# How do you figure out wear someone shops or bought something?



## hnaoto (Jan 10, 2010)

I live in MA, it's easy to see where someone shops because we have all the same stores, everyone seems to dress the same and copy off eachother or the mannequins in stores lol (not saying everyone is the same... but there's the girls who wear preppy Hollister/Abercrombie... "nicer" clothes like Express/Macys... trendy Pac Sun/Hot Topic... etc, you get the point. 

It's rare to see someone wearing something "different" and i often get accused of "where the eff does that girl shop, i don't understand where she found a jacket like that, blah blah blah" yes people are extremely negative/jealous too because they don't know how to take day drips to big cities or shop online.

Anyway there's a girl i work with who dresses up every single day, i CAN NOT figure out where she gets her shoes. She was wearing these ridiculously cute sparkley leopard print wedges (round toe i think, not open, not a sandle) the other day. Very Betsey Johnson.... or D&G but no one in my city could afford D&G unless they've been saving for a year for 1 pair of shoes.
She usually wears fur heeled boots that i've never really seen anywhere either yet she has at least 5 pairs of them. They all have the same style though: stiletto heel, fur covering the ENTIRE boot except the foot part, sometimes with stringy things around it. Something a Bebe girl would wear. 

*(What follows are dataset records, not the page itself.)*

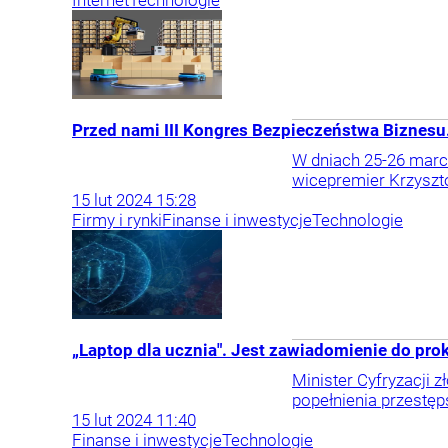
Internet
Technologie
Przed nami III Kongres Bezpieczeństwa Biznesu
W dniach 25-26 marca
wicepremier Krzyszto
15
lut
2024
15:28
Firmy i rynki
Finanse i inwestycje
Technologie
„Laptop dla ucznia". Jest zawiadomienie do pro
Minister Cyfryzacji
popełnienia przestęp
15
lut
2024
11:40
Finanse i inwestycje
Technologie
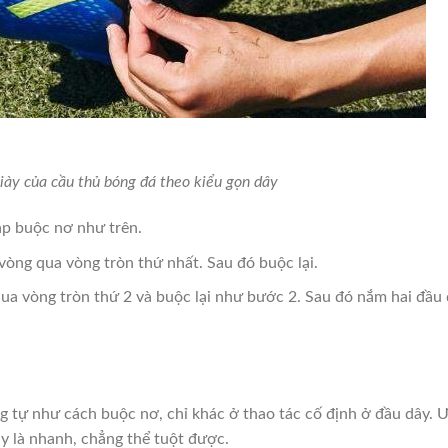
iày của cầu thủ bóng đá theo kiểu gọn dây
p buộc nơ như trên.
vòng qua vòng tròn thứ nhất. Sau đó buộc lại.
ua vòng tròn thứ 2 và buộc lại như bước 2. Sau đó nắm hai đầu
 tự như cách buộc nơ, chỉ khác ở thao tác cố định ở đầu dây. 
y là nhanh, chẳng thể tuột được.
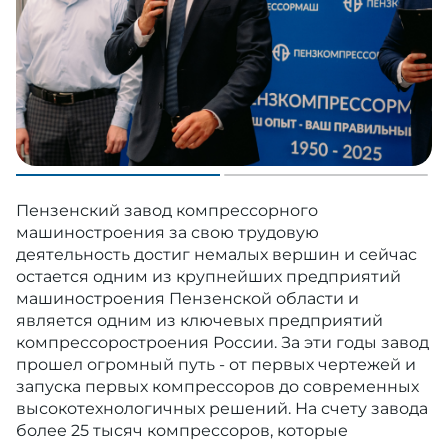
Пензенский завод компрессорного
машиностроения за свою трудовую
деятельность достиг немалых вершин и сейчас
остается одним из крупнейших предприятий
машиностроения Пензенской области и
является одним из ключевых предприятий
компрессоростроения России. За эти годы завод
прошел огромный путь - от первых чертежей и
запуска первых компрессоров до современных
высокотехнологичных решений. На счету завода
более 25 тысяч компрессоров, которые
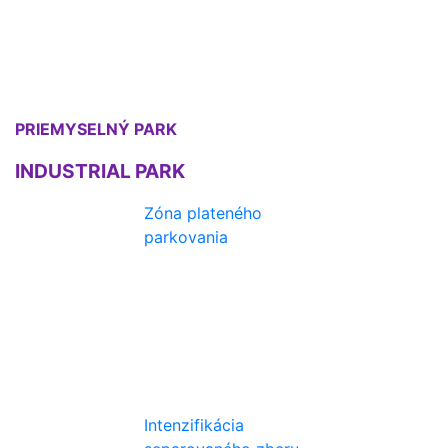
PRIEMYSELNÝ PARK
INDUSTRIAL PARK
Zóna plateného
parkovania
Intenzifikácia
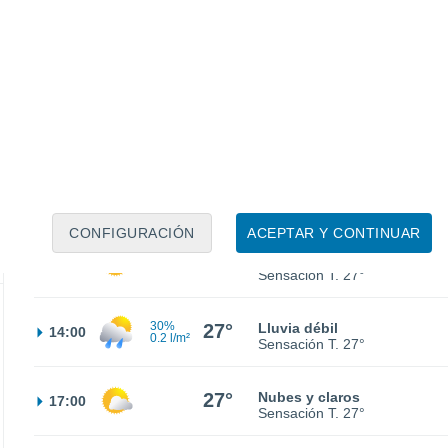
21°
Parcialmente nuboso
02:00
Sensación T.
21°
20°
Nubes y claros
05:00
Sensación T.
20°
22°
Nubes y claros
08:00
Sensación T.
22°
CONFIGURACIÓN
ACEPTAR Y CONTINUAR
27°
Nubes y claros
11:00
Sensación T.
27°
30%
27°
Lluvia débil
14:00
0.2 l/m²
Sensación T.
27°
27°
Nubes y claros
17:00
Sensación T.
27°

Has anyone witnessed these shoes anywhere? I want in! I don't want to ask because i don't like her much and everytime she wears something flashy she's surrounded by the "slobbier" looking girls asking how she did this n that.


----------



## xsnowwhite (Jan 10, 2010)

I love the shoes that buckle has. I dont usually shop their but they have some extravagent looking shoes that i loveee. Ha i do that too, there are some people that i just want to hire as a stylist because i have no idea where they're finding this stuff.


----------



## Simply Elegant (Jan 10, 2010)

I get asked questions like that too. Sometimes at malls, online, local boutiques can have some great stuff too, clothing swaps, vintage clothing sales. They have a huge one once a year and the stuff is cute.


----------